[Collected data entries]
-.-.-
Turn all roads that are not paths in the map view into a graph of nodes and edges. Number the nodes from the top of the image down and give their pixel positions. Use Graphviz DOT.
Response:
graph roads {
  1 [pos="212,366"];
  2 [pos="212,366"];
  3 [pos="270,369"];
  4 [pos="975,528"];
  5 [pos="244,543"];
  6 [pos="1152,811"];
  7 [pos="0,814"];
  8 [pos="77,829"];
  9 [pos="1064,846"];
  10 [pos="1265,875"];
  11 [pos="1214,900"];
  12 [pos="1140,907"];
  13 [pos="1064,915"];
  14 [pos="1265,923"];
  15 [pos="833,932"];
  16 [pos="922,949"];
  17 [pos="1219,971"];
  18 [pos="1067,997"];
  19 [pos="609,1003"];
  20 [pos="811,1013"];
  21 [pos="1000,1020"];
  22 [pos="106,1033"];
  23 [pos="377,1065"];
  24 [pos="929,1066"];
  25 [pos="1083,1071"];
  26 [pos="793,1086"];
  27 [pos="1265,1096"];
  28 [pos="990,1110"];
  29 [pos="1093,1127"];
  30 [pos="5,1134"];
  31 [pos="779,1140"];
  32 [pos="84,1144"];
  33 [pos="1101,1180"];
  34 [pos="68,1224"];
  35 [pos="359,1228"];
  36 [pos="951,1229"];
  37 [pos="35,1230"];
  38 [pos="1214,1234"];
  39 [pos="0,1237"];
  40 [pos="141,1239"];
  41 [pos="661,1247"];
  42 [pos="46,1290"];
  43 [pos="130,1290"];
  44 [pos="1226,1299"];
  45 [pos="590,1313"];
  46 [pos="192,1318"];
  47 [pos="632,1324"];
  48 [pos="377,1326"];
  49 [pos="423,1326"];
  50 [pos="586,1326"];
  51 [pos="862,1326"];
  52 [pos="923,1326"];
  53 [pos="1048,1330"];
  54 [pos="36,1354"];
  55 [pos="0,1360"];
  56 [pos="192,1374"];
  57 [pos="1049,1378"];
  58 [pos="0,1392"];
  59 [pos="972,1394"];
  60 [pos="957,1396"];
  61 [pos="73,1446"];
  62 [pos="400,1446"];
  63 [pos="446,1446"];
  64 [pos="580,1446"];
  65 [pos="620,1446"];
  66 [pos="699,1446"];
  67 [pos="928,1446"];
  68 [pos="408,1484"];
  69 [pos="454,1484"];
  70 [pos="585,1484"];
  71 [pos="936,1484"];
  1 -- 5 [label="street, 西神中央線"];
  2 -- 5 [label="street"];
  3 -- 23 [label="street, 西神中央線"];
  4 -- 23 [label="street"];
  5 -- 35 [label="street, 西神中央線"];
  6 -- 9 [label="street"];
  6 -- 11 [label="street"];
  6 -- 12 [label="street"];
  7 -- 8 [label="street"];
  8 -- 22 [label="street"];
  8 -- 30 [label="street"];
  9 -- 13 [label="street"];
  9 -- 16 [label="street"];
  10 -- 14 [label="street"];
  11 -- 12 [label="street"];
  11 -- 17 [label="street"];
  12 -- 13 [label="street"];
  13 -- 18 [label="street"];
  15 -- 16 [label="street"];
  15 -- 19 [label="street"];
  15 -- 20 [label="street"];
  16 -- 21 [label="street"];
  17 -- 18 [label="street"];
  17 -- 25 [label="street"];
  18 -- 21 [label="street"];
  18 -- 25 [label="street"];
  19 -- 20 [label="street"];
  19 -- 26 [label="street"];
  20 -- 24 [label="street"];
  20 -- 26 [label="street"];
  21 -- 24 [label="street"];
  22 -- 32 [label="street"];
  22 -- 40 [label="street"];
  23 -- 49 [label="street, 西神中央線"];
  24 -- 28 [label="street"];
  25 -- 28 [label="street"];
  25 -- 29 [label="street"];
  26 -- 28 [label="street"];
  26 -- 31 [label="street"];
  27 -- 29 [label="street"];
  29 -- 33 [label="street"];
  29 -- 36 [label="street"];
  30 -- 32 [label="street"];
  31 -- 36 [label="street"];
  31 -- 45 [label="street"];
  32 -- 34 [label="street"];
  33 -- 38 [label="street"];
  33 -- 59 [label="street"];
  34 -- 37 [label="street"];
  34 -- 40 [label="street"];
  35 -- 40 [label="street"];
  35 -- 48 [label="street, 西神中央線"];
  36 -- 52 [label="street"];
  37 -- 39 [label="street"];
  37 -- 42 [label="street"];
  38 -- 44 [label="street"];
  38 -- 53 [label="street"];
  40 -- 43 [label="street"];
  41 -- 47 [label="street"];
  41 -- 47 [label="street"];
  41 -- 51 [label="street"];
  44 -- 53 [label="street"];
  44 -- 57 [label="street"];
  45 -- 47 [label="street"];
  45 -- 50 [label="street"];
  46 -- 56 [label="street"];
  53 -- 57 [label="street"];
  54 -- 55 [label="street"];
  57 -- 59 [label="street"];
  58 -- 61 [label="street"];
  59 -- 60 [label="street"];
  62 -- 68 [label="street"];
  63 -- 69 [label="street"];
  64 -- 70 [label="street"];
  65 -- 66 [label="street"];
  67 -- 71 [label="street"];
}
-.-.-
§ **Assignment**
When a line contains the string "西神中央線", count that line; once every line of the records has been checked, state the count alone.

§ **Worked solution**
5